Ein Raum, ein Rätsel
Zu melancholischer Klaviermusik wache ich auf in einem fast leeren, komplett heruntergekommenen Raum. Die Hälfte einer zerrissenen Kinderzeichnung fliegt auf den Boden und das Spiel beginnt. Es gibt keinen Erzähler, keine Cutscene und keinen einzigen Hinweis was ich tun soll. Was verbirgt sich in den verrotteten Schränken? Wieso funktioniert kein Lichtschalter? Bin ich allein in der Wohnung? Nähert man sich den Fenstern und somit dem einzigen Blick nach draußen, versperrt eine gleißende Lichtbarriere den Weg.
Die Spielwelt von Homesick ist grau. Nur selten findet man bunte Gegenstände.
Ein beklemmendes und zugleich trauriges Gefühl macht sich breit.
Irgendwann akzeptiere ich, dass es im Spiel keine Monster gibt, die mich erschrecken und auch niemand im Flur auf mich lauert, doch das unbehagliche Gefühl will nicht so recht verschwinden. Ich arbeite mich immer weiter von Raum zu Raum vor und finde lange nichts außer Schränke mit etwas Geschirr und Briefe, die ich nicht lesen kann. Gedanken wie „Walking-Simulator“ schießen mir durch den Kopf, doch die Musik ist eigentlich sehr schön, also suche ich weiter.
Alptraumhafte Dunkelheit
Das Finden der ersten Rätsel-Gegenstände löst Glücksgefühle aus und lenkt etwas von den vielen Fragezeichen im Kopf ab. Ein Schlüssel öffnet neue Räume, ein Eimer lässt mich verdorrte Blumen am Boden gießen, die zu einer lebendigen blaugrünen Pracht wachsen. Scheinbar habe ich das Richtige getan, denn mein Charakter legt sich schlafen.
Legt sich der Charakter schlafen, wird es düster und man sollte schleunigst einen Ausweg finden.
Umgeben von schwarzem Schleim und bewaffnet mit einer Axt erwache ich im jetzt pechschwarzen Zimmer. Intuitiv versuche ich zu flüchten, doch die Dunkelheit holt mich ein. Da steh ich also wieder umgeben von zerrissenen Tapeten und einem Bettgestell wie aus einem alten Horrorfilm. Aber da war doch noch was – die Lichtschalter! Nur wenn man diese betätigt, ist es möglich, sich einen Weg durch den dunklen Schleim und in den nächsten Teil der Wohnung zu erkämpfen.
Ritual auf zwei Ebenen
Auch in den weiteren Teilen der Wohnung werde ich beim Rätseln nicht an die Hand genommen, erhalte keine Hinweise darauf, wo ich die richtige Zahlenkombination für die versperrten Aktenschränke finde oder wo ich suchen muss, um das mysteriöse Alphabet zu entschlüsseln.

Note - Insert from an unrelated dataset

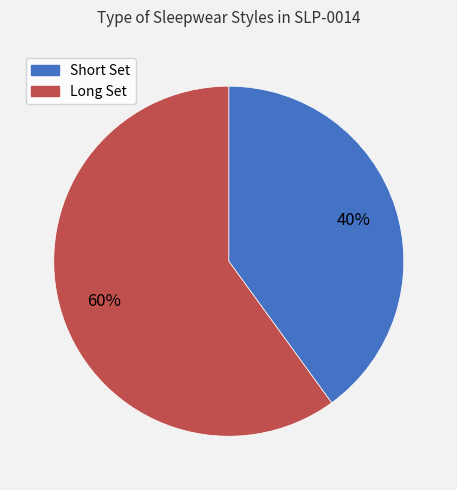

To the nearest percent, what portion does Short Set represent?

40%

Das Gießen der Blumen wird somit zum wunderschönen Ritual auf zwei Ebenen. Einerseits haucht man erzählerisch dem zerfallenen Ort endlich etwas Farbe und Leben ein (aus Spoiler-Gründen gehe ich nicht genauer darauf ein, was passiert ist), andererseits ist es ein Signal dafür, dass man alle Rätsel des Bereichs oder „Levels“ gemeistert hat.
Hat man genug Rätsel gelöst, wird man mit aufmunternden Momenten belohnt.

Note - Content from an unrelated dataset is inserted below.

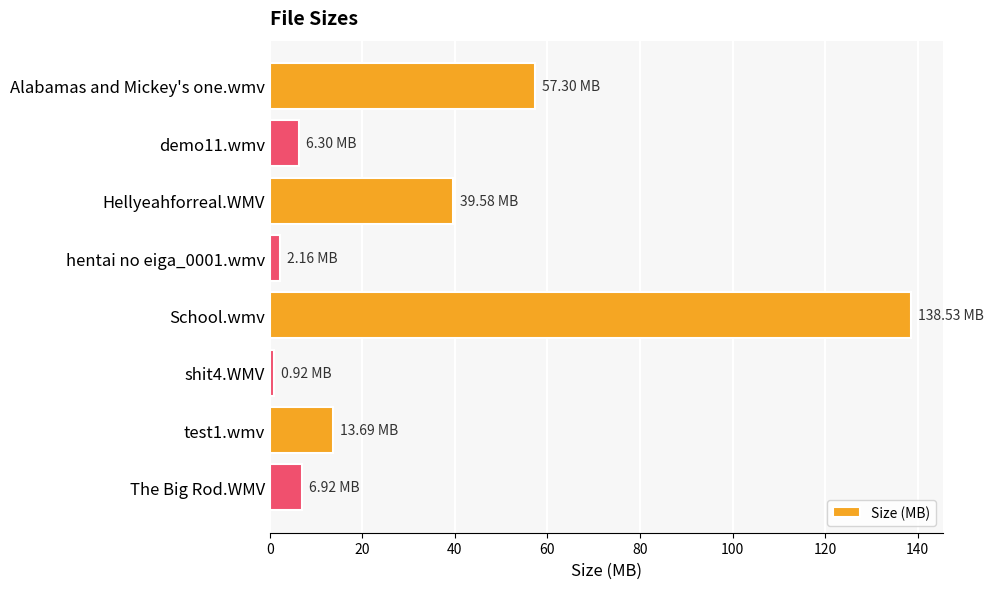

How many categories are shown in the chart?

8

Erkundungsspiele dieser Art scheitern oft nicht an ihrer verträumten Stimmung, oder der Atmosphäre, sondern an den fragwürdigen Rätseln. Mit Schrecken denke ich an die teils sehr verqueren Rätsel bei Anna oder Myst zurück. Homesick dagegen lässt dem Spieler nicht nur die absolute Erkundungsfreiheit, sondern stellt dabei nur Gegenstände zum Rätseln zur Verfügung, die für die Geschichte wichtig sind.
Die Rätsel bleiben konstant spannend und erzählen häppchenweise die Geschichte.
Das Knacken eines Codes belohnt mich mit alten Dias, die Momente der traurigen Vorfälle zeigen. Sobald ich das kuriose Alphabet entschlüsselt habe, stehen mir plötzlich zahlreiche Briefe und Schilder als Informationsquelle zur Verfügung.
Je nach Erkundungslust dauert es ungefähr vier bis fünf Stunden, bis ich die Auflösung des Ganzen sehe. Neben der leerstehenden Wohnung führt Homesick Spieler an zunächst gewöhnlich wirkende Schauplätze wie eine Turnhalle und eine Bücherei, die aber alle mit kreativen Überraschungen gespickt sind.